# What needs to be done
Please extract the text from each of the entries below, copying every line verbatim and in its original order.

# Supplied records

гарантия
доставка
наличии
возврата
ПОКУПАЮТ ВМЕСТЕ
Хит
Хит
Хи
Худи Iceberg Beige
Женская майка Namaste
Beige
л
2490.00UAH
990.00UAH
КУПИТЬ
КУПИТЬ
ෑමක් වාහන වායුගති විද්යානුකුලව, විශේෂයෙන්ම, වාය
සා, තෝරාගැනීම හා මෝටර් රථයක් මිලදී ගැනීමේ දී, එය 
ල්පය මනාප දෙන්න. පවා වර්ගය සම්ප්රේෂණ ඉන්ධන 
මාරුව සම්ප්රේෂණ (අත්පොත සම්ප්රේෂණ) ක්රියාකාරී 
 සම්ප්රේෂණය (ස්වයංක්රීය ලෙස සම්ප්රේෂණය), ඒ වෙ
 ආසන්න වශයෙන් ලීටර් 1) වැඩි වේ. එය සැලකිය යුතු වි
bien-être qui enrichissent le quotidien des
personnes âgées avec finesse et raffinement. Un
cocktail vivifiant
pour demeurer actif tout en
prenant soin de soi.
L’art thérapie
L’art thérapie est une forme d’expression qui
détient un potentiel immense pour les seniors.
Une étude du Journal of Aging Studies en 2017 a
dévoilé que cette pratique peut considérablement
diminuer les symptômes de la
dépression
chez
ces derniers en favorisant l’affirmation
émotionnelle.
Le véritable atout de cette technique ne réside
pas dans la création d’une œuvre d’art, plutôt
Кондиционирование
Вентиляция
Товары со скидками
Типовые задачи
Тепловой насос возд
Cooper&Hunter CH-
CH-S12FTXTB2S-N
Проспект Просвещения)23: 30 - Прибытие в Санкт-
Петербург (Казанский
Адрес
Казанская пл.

# Solution
гарантия
доставка
наличии
возврата
ПОКУПАЮТ ВМЕСТЕ
Хит
Хит
Хи
Худи Iceberg Beige
Женская майка Namaste
Beige
л
2490.00UAH
990.00UAH
КУПИТЬ
КУПИТЬ
ෑමක් වාහන වායුගති විද්යානුකුලව, විශේෂයෙන්ම, වාය
සා, තෝරාගැනීම හා මෝටර් රථයක් මිලදී ගැනීමේ දී, එය 
ල්පය මනාප දෙන්න. පවා වර්ගය සම්ප්රේෂණ ඉන්ධන 
මාරුව සම්ප්රේෂණ (අත්පොත සම්ප්රේෂණ) ක්රියාකාරී 
 සම්ප්රේෂණය (ස්වයංක්රීය ලෙස සම්ප්රේෂණය), ඒ වෙ
 ආසන්න වශයෙන් ලීටර් 1) වැඩි වේ. එය සැලකිය යුතු වි
bien-être qui enrichissent le quotidien des
personnes âgées avec finesse et raffinement. Un
cocktail vivifiant
pour demeurer actif tout en
prenant soin de soi.
L’art thérapie
L’art thérapie est une forme d’expression qui
détient un potentiel immense pour les seniors.
Une étude du Journal of Aging Studies en 2017 a
dévoilé que cette pratique peut considérablement
diminuer les symptômes de la
dépression
chez
ces derniers en favorisant l’affirmation
émotionnelle.
Le véritable atout de cette technique ne réside
pas dans la création d’une œuvre d’art, plutôt
Кондиционирование
Вентиляция
Товары со скидками
Типовые задачи
Тепловой насос возд
Cooper&Hunter CH-
CH-S12FTXTB2S-N
Проспект Просвещения)23: 30 - Прибытие в Санкт-
Петербург (Казанский
Адрес
Казанская пл.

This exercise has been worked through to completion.